At a station a few hundred miles from the European frontier A.J. got into conversation with a well-dressed civilian whom he found himself next to in the refreshment-room. The man was obviously well educated, and discussed the war and other topics in a way that might have been that of any other cultured European. He made the usual enquiries as to what A.J. was doing and who he was; then he congratulated him on his Russian, which he said was surprisingly good for one who had had to learn so quickly. The two got on excellently until the departure of the train; then they had to separate, since the Russian was travelling first-class.

At the next halt, three hours later, they met again in a similar way, and the Russian expressed surprise that A.J. should be travelling so humbly. A.J. answered, with a frankness he saw no reason to check, that he was doing things as cheaply as possible because he had so little money.

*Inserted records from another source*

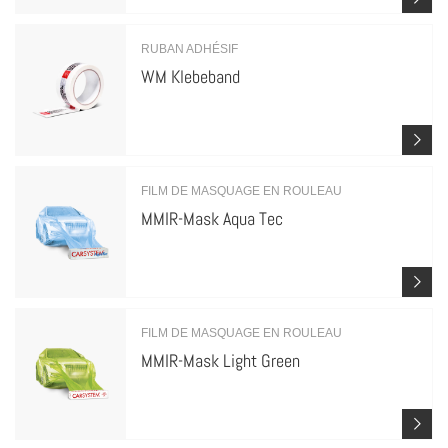
RUBAN ADHÉSIF
WM Klebeband
FILM DE MASQUAGE EN ROULEAU
MMIR-Mask Aqua Tec
FILM DE MASQUAGE EN ROULEAU
MMIR-Mask Light Green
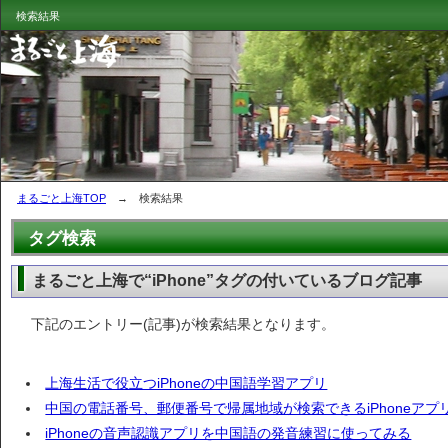
検索結果
まるごと上海TOP
→ 検索結果
タグ検索
まるごと上海で“iPhone”タグの付いているブログ記事
下記のエントリー(記事)が検索結果となります。
上海生活で役立つiPhoneの中国語学習アプリ
中国の電話番号、郵便番号で帰属地域が検索できるiPhoneアプ
iPhoneの音声認識アプリを中国語の発音練習に使ってみる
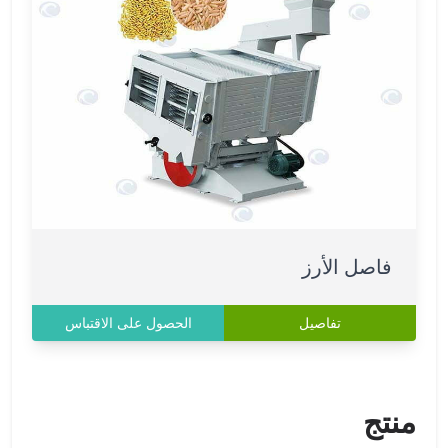
فاصل الأرز
تفاصيل
الحصول على الاقتباس
منتج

This led to further questions and explanations, after which the Russian formally presented his card, which showed him to be a certain Doctor Hamarin, of Rostov-on-Don. He was, he said, the headmaster of a school there; his pupils came from the best families in the district. If A.J. wished to earn a little money and was not in any great hurry to return to England (for so much he had gathered), why not consider taking a temporary post in Russia? And there and then he offered him the job of English master in his school. A.J. thanked him and said he would think it over; he thought it over, and at the next station jumped eagerly to the platform, met Hamarin as before, and said he would accept.

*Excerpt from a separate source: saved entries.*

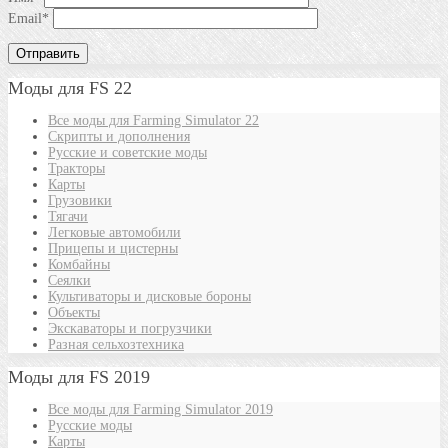
Email
*
Моды для FS 22
Все моды для Farming Simulator 22
Скрипты и дополнения
Русские и советские моды
Тракторы
Карты
Грузовики
Тягачи
Легковые автомобили
Прицепы и цистерны
Комбайны
Сеялки
Культиваторы и дисковые бороны
Объекты
Экскаваторы и погрузчики
Разная сельхозтехника
Моды для FS 2019
Все моды для Farming Simulator 2019
Русские моды
Карты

So he settled down at Rostov. It was a pleasantly prosperous city, with a climate cold and invigorating in winter and mild as the French Riviera in summer; it was also very much more cosmopolitan than most places of its size, for, as the business capital of the Don Cossack country, it contained many Jews, Armenians, Greeks and even small colonies of English, French, and Germans. Picturesquely built, with many fine churches, it was interesting to live in, though A.J. had no initial intention of staying in it for long. He did, in fact, stay there for two years, which was about four times his estimate. His work was simple—merely to teach English to the sons and daughters of Rostov’s plutocratic rather than aristocratic families. He made a successful teacher, which is to say that he did not need to work very hard; he had plenty of leisure, and during holidays was able to take trips into the Caucasus, the Crimea, and several times to Moscow and Petersburg.. With a natural aptitude for languages, he came to talk Russian without a trace of foreign accent, besides picking up a working knowledge of Tartar, Armenian, and various local dialects. He was moderately happy and only bored now and again.